Hayn Dieter, Walch Harald, Stieg Jörg, Kreiner Karl, Ebner Hubert, Schreier Günter
AIT Austrian Institute of Technology, Graz, Austria.
TIP Unternehmensberatung GmbH, Graz, Austria.
Stud Health Technol Inform. 2017;236:328-335.
Machine learning algorithms are a promising approach to help physicians to deal with the ever increasing amount of data collected in healthcare each day. However, interpretation of suggestions derived from predictive models can be difficult.
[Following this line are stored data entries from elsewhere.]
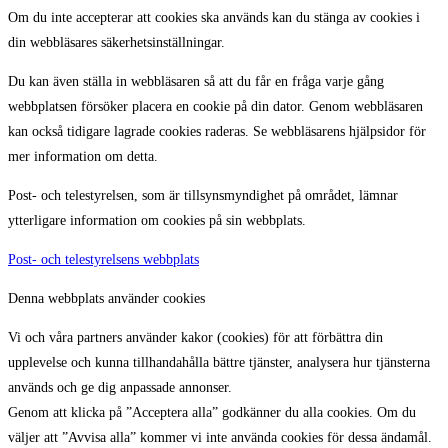
Om du inte accepterar att cookies ska används kan du stänga av cookies i
din webbläsares säkerhetsinställningar.
Du kan även ställa in webbläsaren så att du får en fråga varje gång
webbplatsen försöker placera en cookie på din dator. Genom webbläsaren
kan också tidigare lagrade cookies raderas. Se webbläsarens hjälpsidor för
mer information om detta.
Post- och telestyrelsen, som är tillsynsmyndighet på området, lämnar
ytterligare information om cookies på sin webbplats.
Post- och telestyrelsens webbplats
Denna webbplats använder cookies
Vi och våra partners använder kakor (cookies) för att förbättra din
upplevelse och kunna tillhandahålla bättre tjänster, analysera hur tjänsterna
används och ge dig anpassade annonser.
Genom att klicka på ”Acceptera alla” godkänner du alla cookies. Om du
väljer att ”Avvisa alla” kommer vi inte använda cookies för dessa ändamål.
The aim of this work was to quantify the influence of a specific feature on an individual decision proposed by a random forest (RF).
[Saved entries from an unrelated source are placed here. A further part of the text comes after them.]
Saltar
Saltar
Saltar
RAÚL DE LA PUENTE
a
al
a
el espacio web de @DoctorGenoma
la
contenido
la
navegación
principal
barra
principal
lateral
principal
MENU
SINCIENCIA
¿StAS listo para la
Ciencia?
For each decision tree within the RF, the influence of each feature on a specific decision (FID) was quantified. For each feature, changes in outcome value due to the feature were summarized along the path. Results from all the trees in the RF were statistically merged. The ratio of FID to the respective feature's global importance was calculated (FIDrel).
Global feature importance, FID and FIDrel significantly differed, depending on the individual input data. Therefore, we suggest to present the most important features as determined for FID and for FIDrel, whenever results of a RF are visualized.
Feature influence on a specific decision can be quantified in RFs. Further studies will be necessary to evaluate our approach in a real world scenario.
机器学习算法是一种很有前景的方法,可帮助医生处理医疗保健领域每天收集的日益增多的数据。然而,对预测模型得出的建议进行解读可能会很困难。
这项工作的目的是量化特定特征对随机森林(RF)提出的个体决策的影响。
对于RF中的每棵决策树,量化每个特征对特定决策(FID)的影响。对于每个特征,沿着路径总结由于该特征导致的结果值变化。对RF中所有树的结果进行统计合并。计算FID与相应特征的全局重要性之比(FIDrel)。
全局特征重要性、FID和FIDrel显著不同,这取决于个体输入数据。因此,我们建议在可视化RF结果时,展示根据FID和FIDrel确定的最重要特征。
可以在RF中量化特征对特定决策的影响。有必要进行进一步研究,以在实际场景中评估我们的方法。